Hello, fellow readers!
What you have below is my experience shared, so far, with a program I’m involved in under the umbrella that is Ciudad Nueva: Border Fellows. This particular internship has given me time to sit back and reflect upon God and the ways He is beginning to work in my life.
Care to know a little more about me? Then read on, dear friend, read on.
I’vE bEeN wReCkEd
… in the best way possible. Border Fellows has been an experience that has blown my worldview apart, and now I find myself giving God the pieces leftover. I’ve stumbled into an entirely new culture of Christianity; you could say my first understanding of it came in a definition something like this: being a missionary to your community.
I had grown up doing missions with my family — the short term travels that took two to four weeks out of my summer. We would learn about the culture we were going to immerse ourselves in for the month, practice cultural sensitivity, then arm ourselves with prayer as we boarded planes to other countries. There we would meet up with a ministry already in place in that country and come alongside them to help them, but I had never been placed in a ministry where I was the one sticking around to invest in community for the long haul.
Coming in to the Border Fellows program, at first, seemed like a safe choice. I would move back in to my parents’ home, serve the church I grew up in (St. Clement’s), find a part-time job, and all would be well.
God is funny.
Part of the program requires us to take theological seminary classes. Every Friday, six of us sit in the conference room at St. Clement’s and discuss books we’ve been assigned to read. When Helping Hurts and Creation Regained were the first little disturbance ripples in my crystal clear worldview. These books specifically called Christians’ attention to God’s purpose for community outreach to those on the fringes — to live alongside them. Spending time with neighbors was a long and lasting process that would grow one into their full potential God intended from the very beginning.

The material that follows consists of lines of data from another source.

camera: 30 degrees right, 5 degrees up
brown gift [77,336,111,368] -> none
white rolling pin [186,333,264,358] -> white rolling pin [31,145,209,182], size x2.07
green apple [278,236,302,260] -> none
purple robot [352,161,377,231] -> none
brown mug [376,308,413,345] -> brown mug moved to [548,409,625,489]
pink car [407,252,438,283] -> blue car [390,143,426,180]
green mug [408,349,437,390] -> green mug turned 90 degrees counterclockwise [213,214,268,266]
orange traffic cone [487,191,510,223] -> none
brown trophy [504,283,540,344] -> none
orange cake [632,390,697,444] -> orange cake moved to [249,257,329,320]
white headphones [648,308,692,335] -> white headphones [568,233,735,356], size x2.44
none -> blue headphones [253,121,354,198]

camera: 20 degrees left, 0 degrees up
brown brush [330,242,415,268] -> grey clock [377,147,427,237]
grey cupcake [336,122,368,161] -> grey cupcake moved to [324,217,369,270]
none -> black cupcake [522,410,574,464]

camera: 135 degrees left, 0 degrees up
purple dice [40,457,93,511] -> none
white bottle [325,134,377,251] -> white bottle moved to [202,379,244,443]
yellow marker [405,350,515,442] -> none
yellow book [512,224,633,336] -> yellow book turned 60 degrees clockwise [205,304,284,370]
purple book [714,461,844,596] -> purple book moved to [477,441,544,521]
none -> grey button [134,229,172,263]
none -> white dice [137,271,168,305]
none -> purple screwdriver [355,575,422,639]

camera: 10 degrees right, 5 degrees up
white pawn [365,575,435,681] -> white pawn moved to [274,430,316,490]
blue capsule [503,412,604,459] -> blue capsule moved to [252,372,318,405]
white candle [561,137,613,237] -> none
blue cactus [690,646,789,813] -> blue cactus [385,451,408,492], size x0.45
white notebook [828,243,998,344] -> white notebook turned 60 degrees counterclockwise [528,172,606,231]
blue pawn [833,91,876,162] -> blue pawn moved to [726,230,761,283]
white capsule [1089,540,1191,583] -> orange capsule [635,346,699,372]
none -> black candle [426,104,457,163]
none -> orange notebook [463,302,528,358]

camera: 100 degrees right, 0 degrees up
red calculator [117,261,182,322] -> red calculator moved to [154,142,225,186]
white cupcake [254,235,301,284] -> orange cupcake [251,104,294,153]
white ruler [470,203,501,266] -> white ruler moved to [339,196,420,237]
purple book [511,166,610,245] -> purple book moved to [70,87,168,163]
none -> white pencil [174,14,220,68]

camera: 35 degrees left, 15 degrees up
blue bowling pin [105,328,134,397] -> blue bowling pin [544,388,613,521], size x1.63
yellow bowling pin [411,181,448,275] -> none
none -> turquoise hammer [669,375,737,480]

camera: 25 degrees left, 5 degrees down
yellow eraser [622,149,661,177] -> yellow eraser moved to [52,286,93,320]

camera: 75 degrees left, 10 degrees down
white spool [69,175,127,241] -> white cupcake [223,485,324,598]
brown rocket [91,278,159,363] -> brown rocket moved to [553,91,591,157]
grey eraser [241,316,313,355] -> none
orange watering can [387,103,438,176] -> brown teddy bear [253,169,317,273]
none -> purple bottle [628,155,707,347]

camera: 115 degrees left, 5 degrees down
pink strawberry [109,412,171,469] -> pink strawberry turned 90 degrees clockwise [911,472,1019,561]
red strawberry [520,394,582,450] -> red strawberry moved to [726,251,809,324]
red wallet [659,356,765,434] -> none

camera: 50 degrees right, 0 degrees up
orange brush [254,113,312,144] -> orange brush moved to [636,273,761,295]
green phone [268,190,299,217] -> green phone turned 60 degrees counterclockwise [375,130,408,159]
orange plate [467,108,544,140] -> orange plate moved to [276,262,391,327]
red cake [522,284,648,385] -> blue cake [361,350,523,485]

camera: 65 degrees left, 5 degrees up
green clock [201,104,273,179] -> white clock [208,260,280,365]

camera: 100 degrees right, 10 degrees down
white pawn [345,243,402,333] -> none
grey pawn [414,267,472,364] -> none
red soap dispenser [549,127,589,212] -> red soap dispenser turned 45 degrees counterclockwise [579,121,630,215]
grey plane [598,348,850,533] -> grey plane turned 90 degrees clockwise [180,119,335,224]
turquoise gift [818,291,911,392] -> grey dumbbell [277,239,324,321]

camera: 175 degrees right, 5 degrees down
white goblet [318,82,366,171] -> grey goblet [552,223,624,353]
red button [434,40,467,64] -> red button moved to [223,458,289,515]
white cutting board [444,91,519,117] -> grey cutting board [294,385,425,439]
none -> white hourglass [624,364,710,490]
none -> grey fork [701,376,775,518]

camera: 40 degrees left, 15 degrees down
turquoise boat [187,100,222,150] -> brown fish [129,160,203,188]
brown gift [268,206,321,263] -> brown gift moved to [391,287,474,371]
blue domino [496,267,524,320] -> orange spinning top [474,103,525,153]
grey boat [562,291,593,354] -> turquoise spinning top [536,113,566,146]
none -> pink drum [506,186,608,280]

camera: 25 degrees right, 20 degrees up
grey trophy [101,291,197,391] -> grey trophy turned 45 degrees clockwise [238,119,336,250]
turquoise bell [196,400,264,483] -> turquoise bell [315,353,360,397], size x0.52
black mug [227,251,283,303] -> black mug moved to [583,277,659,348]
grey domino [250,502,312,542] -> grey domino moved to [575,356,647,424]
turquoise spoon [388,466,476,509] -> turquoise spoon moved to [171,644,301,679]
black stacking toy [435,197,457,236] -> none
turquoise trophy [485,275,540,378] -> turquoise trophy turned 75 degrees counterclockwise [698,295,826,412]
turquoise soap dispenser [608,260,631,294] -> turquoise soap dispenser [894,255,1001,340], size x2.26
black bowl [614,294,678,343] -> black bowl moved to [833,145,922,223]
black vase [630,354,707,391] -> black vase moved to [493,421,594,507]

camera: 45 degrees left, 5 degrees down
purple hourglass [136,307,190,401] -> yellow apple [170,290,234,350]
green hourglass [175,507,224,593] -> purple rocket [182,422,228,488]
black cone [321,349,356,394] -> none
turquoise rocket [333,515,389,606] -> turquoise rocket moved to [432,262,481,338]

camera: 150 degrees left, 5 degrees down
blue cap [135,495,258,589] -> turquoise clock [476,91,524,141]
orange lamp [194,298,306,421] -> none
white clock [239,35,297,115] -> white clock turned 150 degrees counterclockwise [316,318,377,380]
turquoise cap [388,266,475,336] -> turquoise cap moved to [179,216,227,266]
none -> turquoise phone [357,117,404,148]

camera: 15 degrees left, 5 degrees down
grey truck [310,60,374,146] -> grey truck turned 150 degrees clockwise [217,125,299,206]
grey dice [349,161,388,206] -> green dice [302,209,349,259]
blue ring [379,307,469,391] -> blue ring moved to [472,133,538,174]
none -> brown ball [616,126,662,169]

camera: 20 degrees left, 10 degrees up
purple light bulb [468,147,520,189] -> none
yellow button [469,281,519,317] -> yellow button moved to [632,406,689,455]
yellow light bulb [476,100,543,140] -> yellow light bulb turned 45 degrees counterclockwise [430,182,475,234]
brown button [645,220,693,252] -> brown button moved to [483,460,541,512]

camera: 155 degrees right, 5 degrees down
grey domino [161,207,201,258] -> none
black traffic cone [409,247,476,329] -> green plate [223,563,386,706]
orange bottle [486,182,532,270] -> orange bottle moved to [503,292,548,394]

Then there was the CCDA conference, where everyone seemed to be on the same page of community development, and there my crystal clear worldview was knocked to the ground and spilling over with bucket loads of information to replace what I had thought was worldview at its best. I know I’ve been metaphorically vague, but if I’m being honest, I really didn’t give much thought to those on the fringes before this fellowship started. I had been fine dropping into a stranger’s home in India, sharing a meal and Christ, then leaving the discipleship to the pastors who lived there; I was by no means ready to be the one who remained to share more than a couple meals and my life with someone.
God has used this internship to show me the blessing that comes with seeing community through His eyes — by coming alongside the materially poor — not to bestow my false idea of kindness, but to learn how to listen, give others a chance to share their stories, and let my grinch-heart grow two sizes too big for those around me that God cares about.
This internship is teaching me to pray God’s thoughts after Him, gain His heart for El Paso, and love what He loves. I’m coming to grow in my love for the LORD, because I’ve been keeping Him on the fringes for far too long.